Godspeed to Her

In a situation like this, I have to keep telling myself that I braced for the inevitable. I have to tell myself that, although artificially prepared, there were two ways that things could have unfolded. One of these paths was a fantasy, complete with scenarios manifested by idealistic dreams of interaction between another human being and myself, so harmonious that the melding of two individuals would have been a thing of organic beauty, and a treasure admired by others around us. A path of giggles and laughs, feelings of love and lust, and the actual practice of much pondered best case scenarios that have been adopted and shaped by the forces of past experiences of life. A warm bed on a cold morning that is so picturesque and comfortable, leaving it would be an atrocity to ones desires. The benchmark of perfection produced by an idealistic situation.

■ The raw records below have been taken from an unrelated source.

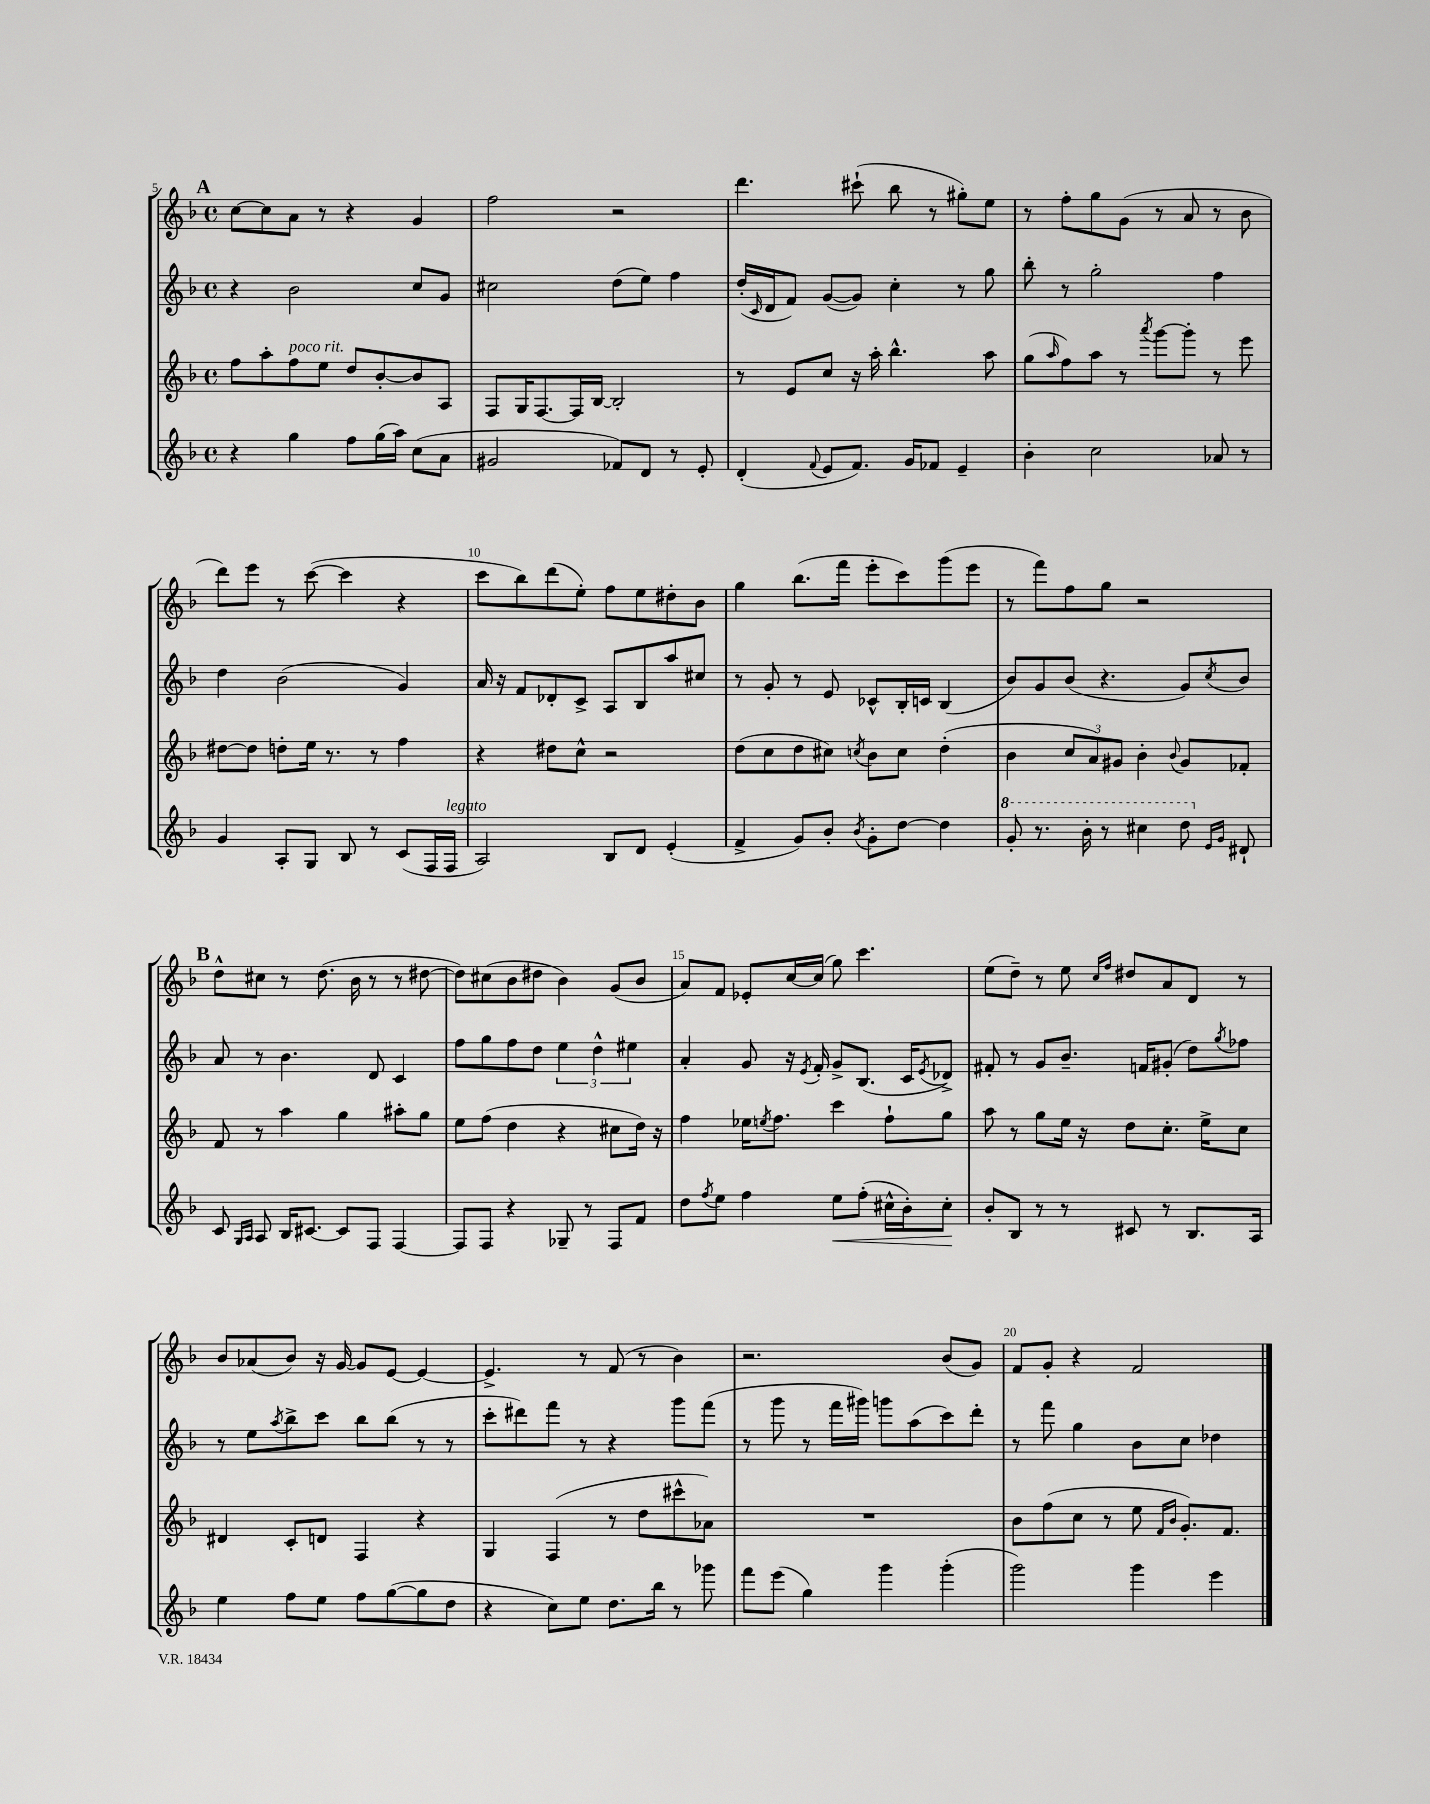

**kern	**kern	**kern	**kern
*staff4	*staff3	*staff2	*staff1
*clefG2	*clefG2	*clefG2	*clefG2
*k[b-]	*k[b-]	*k[b-]	*k[b-]
*M4/4	*M4/4	*M4/4	*M4/4
*met(c)	*met(c)	*met(c)	*met(c)
4r	8ff	4r	[8cc
.	8aa'	.	8cc]
4gg	8ff	2b-	8a
.	8ee	.	8r
8ff	8dd	.	4r
(16gg	[8b-'	.	.
16aa)	.	.	.
(8cc	8b-]	8cc	4g
8a	8A	8g	.
=	=	=	=
2g#	8F	2cc#	2ff
.	16G	.	.
.	[8.F	.	.
.	16F]	.	.
.	[16B-	.	.
8f-)	2B-']	(8dd	2r
8d	.	8ee)	.
8r	.	4ff	.
8e'	.	.	.
=	=	=	=
(4d'	8r	(16dd'	4.ddd
.	.	16qqc	.
.	.	16d	.
.	8e	8f)	.
8qqf	.	.	.
8e	8cc	([8g	.
8.f)	16r	8g])	(8ccc#`
.	16aa'	.	.
.	4.bb-^^	4cc'	8bb-
16g	.	.	.
8f-	.	.	8r
4e~	.	8r	8gg#')
.	8aa	8gg	8ee
=	=	=	=
4b-'	(8gg	8bb-'	8r
.	16qqaa	.	.
.	8ff)	8r	8ff'
2cc	8aa	2gg'	8gg
.	8r	.	(8g
.	8qaaa	.	.
.	[8ggg	.	8r
.	8ggg']	.	8a
8a-	8r	4ff	8r
8r	8eee	.	8b-
=	=	=	=
4g	[8dd#	4dd	8ddd)
.	8dd#]	.	8eee
8A'	8dd'	(2b-	8r
8G	16ee	.	([8ccc
.	8.r	.	.
8B-	.	.	4ccc]
8r	8r	.	.
(8c	4ff	4g)	4r
16F	.	.	.
16F	.	.	.
=	=	=	=
2A)	4r	16a	8ccc
.	.	16r	.
.	.	8f	8bb-)
.	8dd#	8d-'	(8ddd
.	8cc^^	8c^	8ee')
8B-	2r	8A	8ff
8d	.	8B-	8ee
(4e'	.	8aa	8dd#'
.	.	8cc#	8b-
=	=	=	=
4f^	(8dd	8r	4gg
.	8cc	8g'	.
8g)	8dd	8r	(8.bb-
8b-'	8cc#)	8e	.
.	.	.	16fff
8qb-	8qcc	.	.
8g'	8b-	8c-^^	8eee'
[8dd	8cc	16B-'	8ccc)
.	.	16c	.
4dd]	(4dd'	(4B-	(8ggg
.	.	.	8eee
=	=	=	=
8gg'	4b-	8b-)	8r
8.r	.	8g	8fff)
.	12cc	(8b-	8ff
16bb-'	.	.	.
.	12a)	.	.
8r	.	4.r	8gg
.	12g#	.	.
4ccc#	4b-'	.	2r
.	8qqb-	.	.
8ddd	8g#	8g)	.
16qqe	.	.	.
16qqg	.	8qcc	.
8d#`	8f-'	8b-	.
=	=	=	=
8c	8f	8a	8dd^^
16qqG	.	.	.
16qqA	.	.	.
8A	8r	8r	8cc#
16B-	4aa	4.b-	8r
[8.c#	.	.	.
.	.	.	(8.dd
8c#]	4gg	.	.
.	.	.	16b-
8F	.	8d	8r
[4F	8aa#'	4c	8r
.	8gg	.	[8dd#
=	=	=	=
8F]	8ee	8ff	8dd#])
8F	(8ff	8gg	(8cc#
4r	4dd	8ff	8b-
.	.	8dd	8dd#
8G-~	4r	6ee	4b-)
8r	.	.	.
.	.	6dd^^	.
8F	8cc#	.	(8g
.	.	6ee#	.
8f	16dd)	.	8b-
.	16r	.	.
=	=	=	=
8dd	4ff	4a'	8a)
8qff	.	.	.
8ee	.	.	8f
4ff	16ee-	8g	8e-'
.	8qee	.	.
.	8.ff	.	.
.	.	16r	[16cc
.	.	8qe	.
.	.	16f'	(16cc]
8ee	4ccc	8g^	8gg)
(8ff'	.	(8.B-	4.ccc
16cc#^^	8ff`	.	.
16b-')	.	16c	.
.	.	8qe	.
8cc#'	8gg	8d-^)	.
=	=	=	=
8b-'	8aa	8f#'	(8ee
8B-	8r	8r	8dd~)
8r	8gg	8g	8r
8r	16ee	8.b-~	8ee
.	16r	.	.
.	.	.	16qqcc
.	.	.	16qqff
8c#	8dd	.	8dd#
.	.	16f	.
8r	8.cc'	(8g#'	8a
8.B-	.	8dd)	8d
.	16ee^	.	.
.	.	8qgg	.
.	8cc	8ff-	8r
16A	.	.	.
=	=	=	=
4ee	4d#	8r	8b-
.	.	8ee	(8a-
.	.	8qaa	.
8ff	8c'	8bb-^	8b-)
8ee	8d	8ccc	16r
.	.	.	[16g
8ff	4F	8bb-	8g]
([8gg	.	(8bb-	[8e
8gg]	4r	8r	4e_
8dd	.	8r	.
=	=	=	=
4r	4G	8ccc'	4.e^]
.	.	8ddd#)	.
8cc)	(4F	8fff	.
8ee	.	8r	8r
8.dd	8r	4r	(8f
.	8dd	.	8r
16bb-	.	.	.
8r	8ccc#^^	8ggg	4b-)
8ggg-	8a-)	(8fff	.
=	=	=	=
8fff	1r	8r	2.r
(8eee	.	8ggg	.
4gg)	.	8r	.
.	.	16fff	.
.	.	16ggg#)	.
4ggg	.	8ggg	.
.	.	(8aa	.
(4ggg'	.	8ccc)	(8b-
.	.	8ddd'	8g)
=	=	=	=
2ggg)	8b-	8r	8f
.	(8ff	8fff	8g'
.	8cc	4gg	4r
.	8r	.	.
4ggg	8ee	8b-	2f
.	16qqf	.	.
.	16qqb-	.	.
.	8.g')	8cc	.
4eee	.	4dd-	.
.	8.f	.	.
==	==	==	==
*-	*-	*-	*-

Of course, there is always an equally opposing path. One that is filled with selfish reflection of wrongdoing. One that is filled with the frustration of hypothetically allowing myself, once again, to sit too close to the fire while I was in a tired eye, euphoric state, that posed the very real possibility of being briskly swept away into a much needed deeply sweet sleep, leading to the accidental burns of a careless man. One that demands a play by play recap of events, in an effort to recognize these signs in case the situation ever presents itself again. After all, the definition of insanity is to repeatedly attempt the same behavior while expecting a different result.

I regret nothing, as this is how I choose to live life. I put myself into positions that will allow me to feel the relief of mist on overheated, irritated skin. Once again, without the bitter...

I cant help but wonder though. When will it be my time for some sweet?

You shall be missed as the burns heal, but your smile will replay in my mind always, and your beauty, both inner and exterior, will never be forgotten.